▸ WORK TO COMPLETE
a) Please summarize the patch description in exactly two sentences.
b) Answer these questions from the patch description, one per line:
(i) What must each running parallel task do under the callback contract with check_all_finished()?
(ii) Which two functions could previously fail and call into check_all_finished()?
(iii) On what condition is the stream now continued?
c) Carry on writing the patch description from the point where it stops.

▸ DOCUMENT EXTRACT
◇ ◇ ◇ ◇ ◇

[Xen-devel] [PATCH v2 for-4.6 3/3] tools/libxl: Only continue stream operations if the stream is still in progress

2015-07-27 Thread Andrew Cooper
Part of the callback contract with check_all_finished() is that each
running parallel task shall call it exactly once.

Previously, it was possible for stream_continue() or
write_toolstack_record() to fail and call into check_all_finished().  As
the save helpers callback has fired, it no longer counts as in use,
which causes check_all_finished() to fire the stream callback.  Then,
unwinding the stack back and calling check_all_finished() a second time
results in the same conditions being observed, and the stream callback
being fired a second time.

To avoid this, check_all_finished() is called before any other actions
which continue the stream functionality, and the stream is only
continued if it has not been torn down.  This guarantees not to continue
stream operations if the stream does not owe a callback to
check_all_finished().

◇ ◇ ◇ ◇ ◇

▸ RECORDS
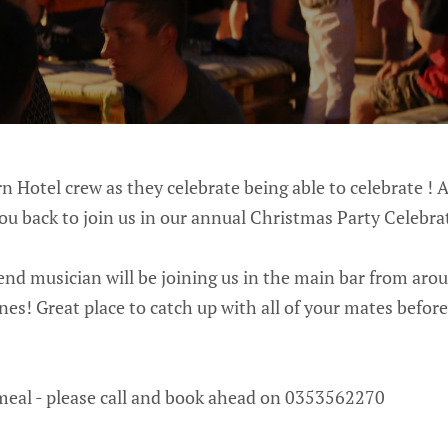
n Hotel crew as they celebrate being able to celebrate ! A
ou back to join us in our annual Christmas Party Celebra
nd musician will be joining us in the main bar from arou
nes! Great place to catch up with all of your mates before
meal - please call and book ahead on 0353562270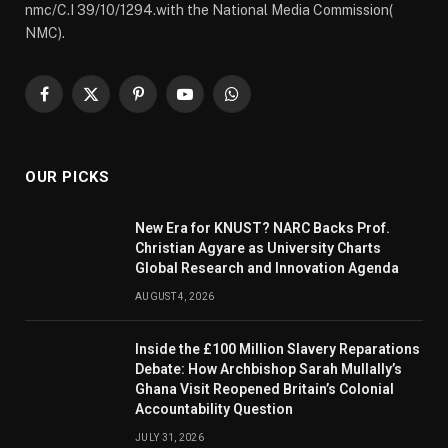
nmc/C.I 39/10/1294.with the National Media Commission(
NMC).
Facebook
X
Pinterest
YouTube
WhatsApp
(Twitter)
OUR PICKS
New Era for KNUST? NARC Backs Prof.
Christian Agyare as University Charts
Global Research and Innovation Agenda
AUGUST 4, 2026
Inside the £100 Million Slavery Reparations
Debate: How Archbishop Sarah Mullally’s
Ghana Visit Reopened Britain’s Colonial
Accountability Question
JULY 31, 2026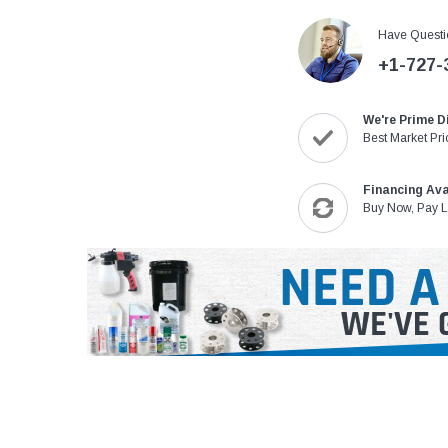
Have Questi
+1-727-
We're Prime D
Best Market Pri
Financing Ava
Buy Now, Pay L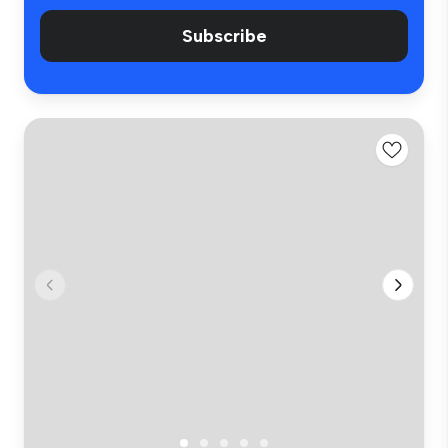
Subscribe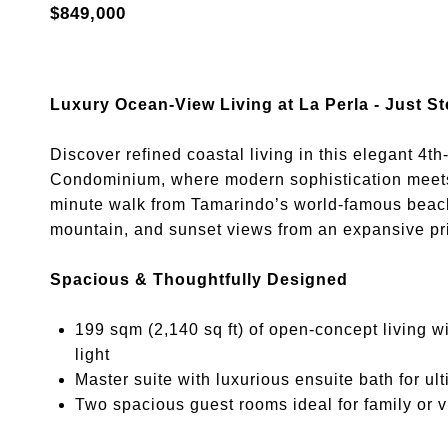
$849,000
Luxury Ocean-View Living at La Perla - Just 
Discover refined coastal living in this elegant 4th
Condominium, where modern sophistication meets t
minute walk from Tamarindo’s world-famous beach,
mountain, and sunset views from an expansive pr
Spacious & Thoughtfully Designed
199 sqm (2,140 sq ft) of open-concept living w
light
Master suite with luxurious ensuite bath for ul
Two spacious guest rooms ideal for family or vi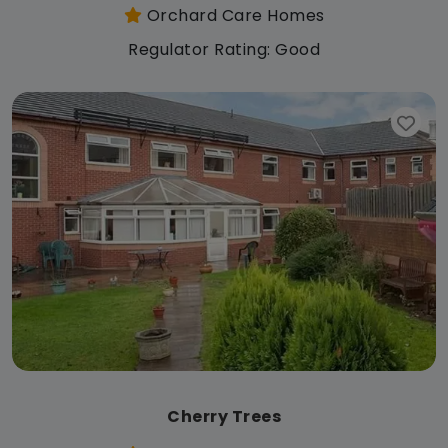
Orchard Care Homes
Regulator Rating: Good
Cherry Trees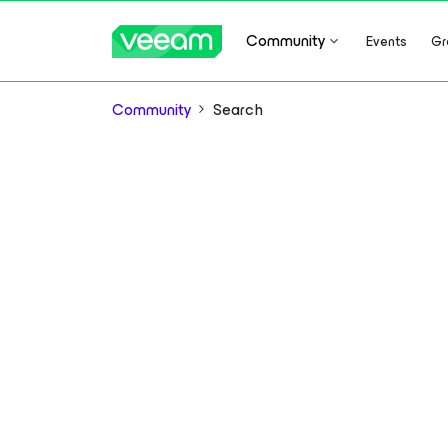
Community
Events
Gr
Community
Search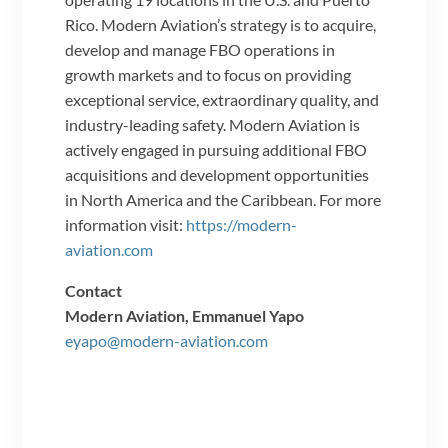
Rico. Modern Aviation’s strategy is to acquire,
develop and manage FBO operations in
growth markets and to focus on providing
exceptional service, extraordinary quality, and
industry-leading safety. Modern Aviation is
actively engaged in pursuing additional FBO
acquisitions and development opportunities
in North America and the Caribbean. For more
information visit:
https://modern-
aviation.com
Contact
Modern Aviation, Emmanuel Yapo
eyapo@modern-aviation.com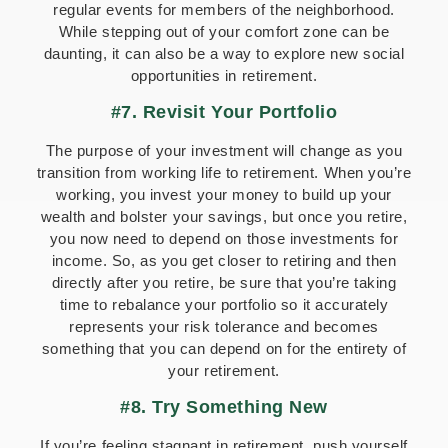
regular events for members of the neighborhood.
While stepping out of your comfort zone can be
daunting, it can also be a way to explore new social
opportunities in retirement.
#7. Revisit Your Portfolio
The purpose of your investment will change as you
transition from working life to retirement. When you’re
working, you invest your money to build up your
wealth and bolster your savings, but once you retire,
you now need to depend on those investments for
income. So, as you get closer to retiring and then
directly after you retire, be sure that you’re taking
time to rebalance your portfolio so it accurately
represents your risk tolerance and becomes
something that you can depend on for the entirety of
your retirement.
#8. Try Something New
If you’re feeling stagnant in retirement, push yourself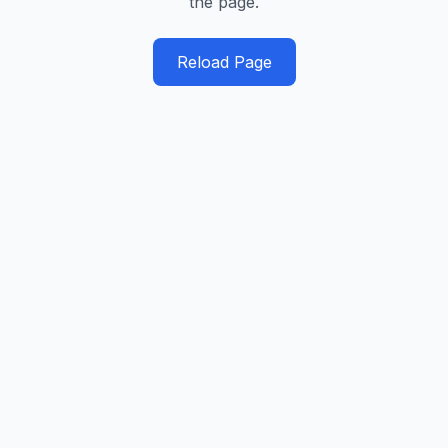
the page.
Reload Page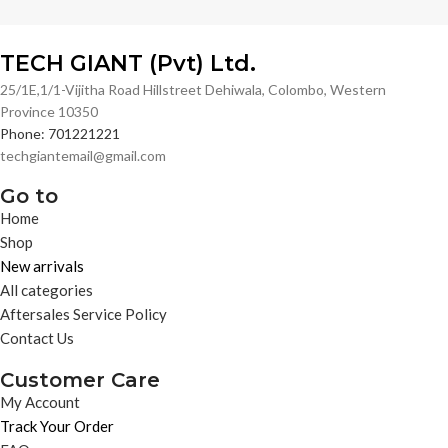
TECH GIANT (Pvt) Ltd.
25/1E,1/1-Vijitha Road Hillstreet Dehiwala, Colombo, Western
Province 10350
Phone: 701221221
techgiantemail@gmail.com
Go to
Home
Shop
New arrivals
All categories
Aftersales Service Policy
Contact Us
Customer Care
My Account
Track Your Order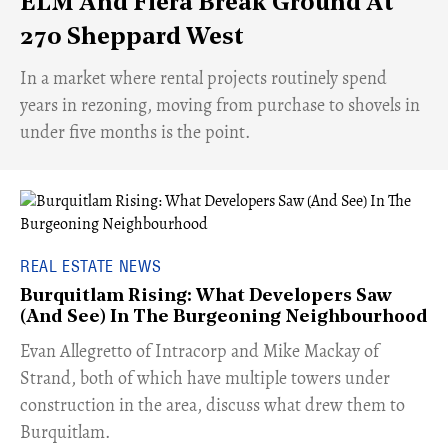
ELM And Fiera Break Ground At
270 Sheppard West
​In a market where rental projects routinely spend
years in rezoning, moving from purchase to shovels in
under five months is the point.
REAL ESTATE NEWS
Burquitlam Rising: What Developers Saw
(And See) In The Burgeoning Neighbourhood
​Evan Allegretto of Intracorp and Mike Mackay of
Strand, both of which have multiple towers under
construction in the area, discuss what drew them to
Burquitlam.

◇ ◇ ◇ ◇ ◇

▸ RESPONSES BY TASK
a) Each running parallel task must call check_all_finished() exactly once, but previously a failure in stream_continue() or write_toolstack_record() could cause the stream callback to fire twice. To avoid this, check_all_finished() is now called before any other action that continues the stream, and the stream is continued only if it has not been torn down.

b)
(i) Call check_all_finished() exactly once.
(ii) stream_continue() and write_toolstack_record().
(iii) Only if it has not been torn down.

c)
Signed-off-by: Andrew Cooper 
---
CC: Ian Campbell 
CC: Ian Jackson 
CC: Wei Liu 
---
 tools/libxl/libxl_stream_read.c  |   14 --
 tools/libxl/libxl_stream_write.c |5 +++--
 2 files changed, 11 insertions(+), 8 deletions(-)

diff --git a/tools/libxl/libxl_stream_read.c b/tools/libxl/libxl_stream_read.c
index 65100f4..3432933 100644
--- a/tools/libxl/libxl_stream_read.c
+++ b/tools/libxl/libxl_stream_read.c
@@ -738,14 +738,16 @@ void libxl__xc_domain_restore_done(libxl__egc *egc, void 
*dcs_void,
 goto err;
 }
 
-/*
- * Libxc has indicated that it is done with the stream.  Resume reading
- * libxl records from it.
- */
-stream_continue(egc, stream);
-
  err:
 check_all_finished(egc, stream, rc);
+
+if (libxl__stream_read_inuse(stream)) {
+/*
+ * Libxc has indicated that it is done with the stream.  Resume reading
+ * libxl records from it.
+ */
+stream_continue(egc, stream);
+}
 }
 
 static void conversion_done(libxl__egc *egc,
diff --git a/tools/libxl/libxl_stream_write.c b/tools/libxl/libxl_stream_write.c
index 676ad0a..44f8b2f 100644
--- a/tools/libxl/libxl_stream_write.c
+++ b/tools/libxl/libxl_stream_write.c
@@ -275,10 +275,11 @@ void libxl__xc_domain_save_done(libxl__egc *egc, void 
*dss_void,
 goto err;
 }
 
-write_toolstack_record(egc, stream);
-
  err:
 check_all_finished(egc, stream, rc);
+
+if (libxl__stream_write_inuse(stream))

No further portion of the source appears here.